*** RECORDS Section Begins ***

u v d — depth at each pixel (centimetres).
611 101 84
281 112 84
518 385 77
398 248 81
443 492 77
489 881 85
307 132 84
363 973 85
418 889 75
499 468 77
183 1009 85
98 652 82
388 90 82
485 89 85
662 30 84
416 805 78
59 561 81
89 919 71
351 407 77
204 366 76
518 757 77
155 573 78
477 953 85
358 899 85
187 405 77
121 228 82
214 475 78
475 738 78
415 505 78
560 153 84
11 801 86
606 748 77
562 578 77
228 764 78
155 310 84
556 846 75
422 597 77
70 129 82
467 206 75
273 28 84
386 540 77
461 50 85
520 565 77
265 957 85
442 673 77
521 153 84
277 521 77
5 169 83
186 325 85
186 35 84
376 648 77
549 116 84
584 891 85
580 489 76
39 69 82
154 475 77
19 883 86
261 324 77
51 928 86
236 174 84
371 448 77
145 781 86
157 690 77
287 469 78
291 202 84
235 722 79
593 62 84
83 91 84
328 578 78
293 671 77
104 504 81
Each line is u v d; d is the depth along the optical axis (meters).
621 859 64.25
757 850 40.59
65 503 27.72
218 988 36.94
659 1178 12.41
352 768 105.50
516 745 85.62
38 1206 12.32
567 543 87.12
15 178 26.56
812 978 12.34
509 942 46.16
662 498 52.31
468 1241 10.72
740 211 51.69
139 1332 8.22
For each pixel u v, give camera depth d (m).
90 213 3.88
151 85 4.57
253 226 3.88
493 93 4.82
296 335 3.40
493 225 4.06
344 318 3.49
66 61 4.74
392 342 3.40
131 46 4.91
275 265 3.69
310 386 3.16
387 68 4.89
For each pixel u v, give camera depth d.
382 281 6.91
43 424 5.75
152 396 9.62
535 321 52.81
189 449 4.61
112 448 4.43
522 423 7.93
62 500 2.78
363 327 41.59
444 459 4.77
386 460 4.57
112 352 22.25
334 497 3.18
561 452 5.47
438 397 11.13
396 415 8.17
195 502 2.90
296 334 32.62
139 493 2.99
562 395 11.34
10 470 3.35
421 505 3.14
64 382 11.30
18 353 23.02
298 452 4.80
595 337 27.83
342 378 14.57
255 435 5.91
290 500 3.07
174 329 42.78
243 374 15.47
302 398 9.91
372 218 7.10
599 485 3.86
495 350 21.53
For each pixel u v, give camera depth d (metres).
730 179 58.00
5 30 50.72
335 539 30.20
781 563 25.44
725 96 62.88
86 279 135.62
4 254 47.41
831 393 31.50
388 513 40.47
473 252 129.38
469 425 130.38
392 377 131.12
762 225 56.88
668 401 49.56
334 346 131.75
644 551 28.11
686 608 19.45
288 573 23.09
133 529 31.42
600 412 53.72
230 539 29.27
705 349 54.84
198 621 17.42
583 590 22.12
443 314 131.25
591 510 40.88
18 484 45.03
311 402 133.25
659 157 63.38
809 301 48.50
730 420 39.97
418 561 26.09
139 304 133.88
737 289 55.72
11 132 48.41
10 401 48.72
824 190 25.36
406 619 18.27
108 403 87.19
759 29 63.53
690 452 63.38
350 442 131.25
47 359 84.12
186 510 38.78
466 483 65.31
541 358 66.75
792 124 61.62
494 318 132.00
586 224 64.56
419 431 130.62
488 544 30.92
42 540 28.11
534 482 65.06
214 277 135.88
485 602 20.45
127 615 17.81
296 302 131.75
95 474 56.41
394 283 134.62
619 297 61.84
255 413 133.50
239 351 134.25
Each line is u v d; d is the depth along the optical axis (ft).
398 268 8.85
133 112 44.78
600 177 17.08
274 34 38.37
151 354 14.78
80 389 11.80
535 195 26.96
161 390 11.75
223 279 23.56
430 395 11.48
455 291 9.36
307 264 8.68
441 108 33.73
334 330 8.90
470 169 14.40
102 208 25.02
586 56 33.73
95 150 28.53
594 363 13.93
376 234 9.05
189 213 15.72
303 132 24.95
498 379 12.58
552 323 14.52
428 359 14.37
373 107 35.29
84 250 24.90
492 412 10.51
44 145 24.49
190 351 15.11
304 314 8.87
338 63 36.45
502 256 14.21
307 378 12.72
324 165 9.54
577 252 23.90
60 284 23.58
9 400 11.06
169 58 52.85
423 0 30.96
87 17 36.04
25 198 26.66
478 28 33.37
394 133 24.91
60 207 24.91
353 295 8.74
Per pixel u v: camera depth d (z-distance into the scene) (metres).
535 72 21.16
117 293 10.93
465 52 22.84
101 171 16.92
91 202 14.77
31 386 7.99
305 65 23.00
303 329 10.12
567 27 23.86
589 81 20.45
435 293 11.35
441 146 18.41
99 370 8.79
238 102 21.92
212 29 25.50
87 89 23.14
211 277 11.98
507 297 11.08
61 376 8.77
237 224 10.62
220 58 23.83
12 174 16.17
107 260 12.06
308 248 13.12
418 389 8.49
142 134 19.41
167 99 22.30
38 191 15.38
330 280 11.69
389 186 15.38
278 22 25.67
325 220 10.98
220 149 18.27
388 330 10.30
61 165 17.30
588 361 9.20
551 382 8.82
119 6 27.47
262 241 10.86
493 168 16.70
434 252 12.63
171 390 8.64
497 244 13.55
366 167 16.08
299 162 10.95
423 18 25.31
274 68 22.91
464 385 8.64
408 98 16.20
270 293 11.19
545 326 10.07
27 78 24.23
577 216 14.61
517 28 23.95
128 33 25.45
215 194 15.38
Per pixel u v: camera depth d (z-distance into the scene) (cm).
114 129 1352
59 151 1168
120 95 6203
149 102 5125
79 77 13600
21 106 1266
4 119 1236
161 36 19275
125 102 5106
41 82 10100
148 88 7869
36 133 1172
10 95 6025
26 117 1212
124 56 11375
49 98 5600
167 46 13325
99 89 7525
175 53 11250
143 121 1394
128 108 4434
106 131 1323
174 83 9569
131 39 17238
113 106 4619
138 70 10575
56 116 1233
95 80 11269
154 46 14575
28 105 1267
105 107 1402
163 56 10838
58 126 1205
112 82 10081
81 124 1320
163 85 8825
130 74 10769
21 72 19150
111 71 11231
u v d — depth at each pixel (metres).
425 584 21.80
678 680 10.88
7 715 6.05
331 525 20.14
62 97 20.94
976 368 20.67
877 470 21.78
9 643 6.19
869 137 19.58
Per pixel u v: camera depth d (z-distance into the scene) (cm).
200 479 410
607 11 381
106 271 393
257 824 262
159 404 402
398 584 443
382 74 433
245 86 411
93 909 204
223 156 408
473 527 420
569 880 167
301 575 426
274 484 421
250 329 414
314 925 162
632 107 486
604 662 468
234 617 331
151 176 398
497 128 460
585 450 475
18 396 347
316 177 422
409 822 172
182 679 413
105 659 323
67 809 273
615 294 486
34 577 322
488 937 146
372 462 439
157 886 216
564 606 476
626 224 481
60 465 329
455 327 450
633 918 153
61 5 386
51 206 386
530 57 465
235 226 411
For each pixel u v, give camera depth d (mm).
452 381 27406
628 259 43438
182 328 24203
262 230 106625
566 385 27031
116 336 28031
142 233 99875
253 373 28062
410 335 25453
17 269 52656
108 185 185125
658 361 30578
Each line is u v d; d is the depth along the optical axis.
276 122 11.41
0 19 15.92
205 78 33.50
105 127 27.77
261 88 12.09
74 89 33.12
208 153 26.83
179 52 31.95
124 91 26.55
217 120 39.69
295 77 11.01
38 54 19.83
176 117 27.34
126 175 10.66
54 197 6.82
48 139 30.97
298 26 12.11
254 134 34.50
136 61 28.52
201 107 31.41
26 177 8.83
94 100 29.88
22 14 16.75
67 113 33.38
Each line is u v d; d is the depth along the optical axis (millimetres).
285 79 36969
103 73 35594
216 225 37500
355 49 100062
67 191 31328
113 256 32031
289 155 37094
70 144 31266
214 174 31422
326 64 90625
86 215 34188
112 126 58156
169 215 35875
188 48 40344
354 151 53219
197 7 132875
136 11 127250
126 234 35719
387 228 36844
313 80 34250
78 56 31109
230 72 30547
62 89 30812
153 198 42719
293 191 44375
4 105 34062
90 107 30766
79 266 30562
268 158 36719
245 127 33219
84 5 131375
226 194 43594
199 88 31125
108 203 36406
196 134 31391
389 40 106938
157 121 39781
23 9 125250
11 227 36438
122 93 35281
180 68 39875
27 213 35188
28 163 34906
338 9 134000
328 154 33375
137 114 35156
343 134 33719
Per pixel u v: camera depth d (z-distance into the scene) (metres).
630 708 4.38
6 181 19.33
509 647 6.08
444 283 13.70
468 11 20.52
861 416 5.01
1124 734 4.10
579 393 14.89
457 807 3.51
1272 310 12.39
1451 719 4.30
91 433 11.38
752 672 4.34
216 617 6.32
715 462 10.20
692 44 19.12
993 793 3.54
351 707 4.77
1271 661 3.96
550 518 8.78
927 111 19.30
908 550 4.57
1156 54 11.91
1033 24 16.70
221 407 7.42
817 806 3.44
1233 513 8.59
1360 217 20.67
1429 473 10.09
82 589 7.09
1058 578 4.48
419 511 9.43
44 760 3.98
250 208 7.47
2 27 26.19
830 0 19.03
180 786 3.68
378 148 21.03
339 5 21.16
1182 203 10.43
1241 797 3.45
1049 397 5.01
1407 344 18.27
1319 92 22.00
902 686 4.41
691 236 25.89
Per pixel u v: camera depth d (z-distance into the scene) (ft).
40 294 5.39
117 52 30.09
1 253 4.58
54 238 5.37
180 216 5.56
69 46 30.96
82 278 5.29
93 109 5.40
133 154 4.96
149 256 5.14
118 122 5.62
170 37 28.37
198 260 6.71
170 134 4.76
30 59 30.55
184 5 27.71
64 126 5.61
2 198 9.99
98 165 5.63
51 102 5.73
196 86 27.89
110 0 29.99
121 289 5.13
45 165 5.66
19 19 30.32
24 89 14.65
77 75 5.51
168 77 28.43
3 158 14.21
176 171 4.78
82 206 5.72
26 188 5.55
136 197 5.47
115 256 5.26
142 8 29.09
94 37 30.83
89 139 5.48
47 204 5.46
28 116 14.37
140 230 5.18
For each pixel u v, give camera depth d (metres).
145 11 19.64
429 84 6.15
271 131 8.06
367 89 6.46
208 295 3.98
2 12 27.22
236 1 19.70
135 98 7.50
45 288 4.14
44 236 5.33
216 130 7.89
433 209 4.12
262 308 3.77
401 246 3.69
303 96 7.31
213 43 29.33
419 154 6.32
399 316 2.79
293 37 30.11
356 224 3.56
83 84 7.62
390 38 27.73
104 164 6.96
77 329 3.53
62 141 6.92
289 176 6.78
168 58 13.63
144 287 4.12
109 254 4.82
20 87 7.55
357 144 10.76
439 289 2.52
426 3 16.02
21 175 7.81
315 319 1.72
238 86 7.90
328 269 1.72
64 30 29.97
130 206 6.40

*** RECORDS Section Ends ***

▶ **TASK STATEMENT**: All that is wanted is the stretch of lines above from the one containing "108 185 185125" through the one containing "54 197 6.82", duplicated exactly.

▶ **EXPECTED ANSWER**:
108 185 185125
658 361 30578
Each line is u v d; d is the depth along the optical axis.
276 122 11.41
0 19 15.92
205 78 33.50
105 127 27.77
261 88 12.09
74 89 33.12
208 153 26.83
179 52 31.95
124 91 26.55
217 120 39.69
295 77 11.01
38 54 19.83
176 117 27.34
126 175 10.66
54 197 6.82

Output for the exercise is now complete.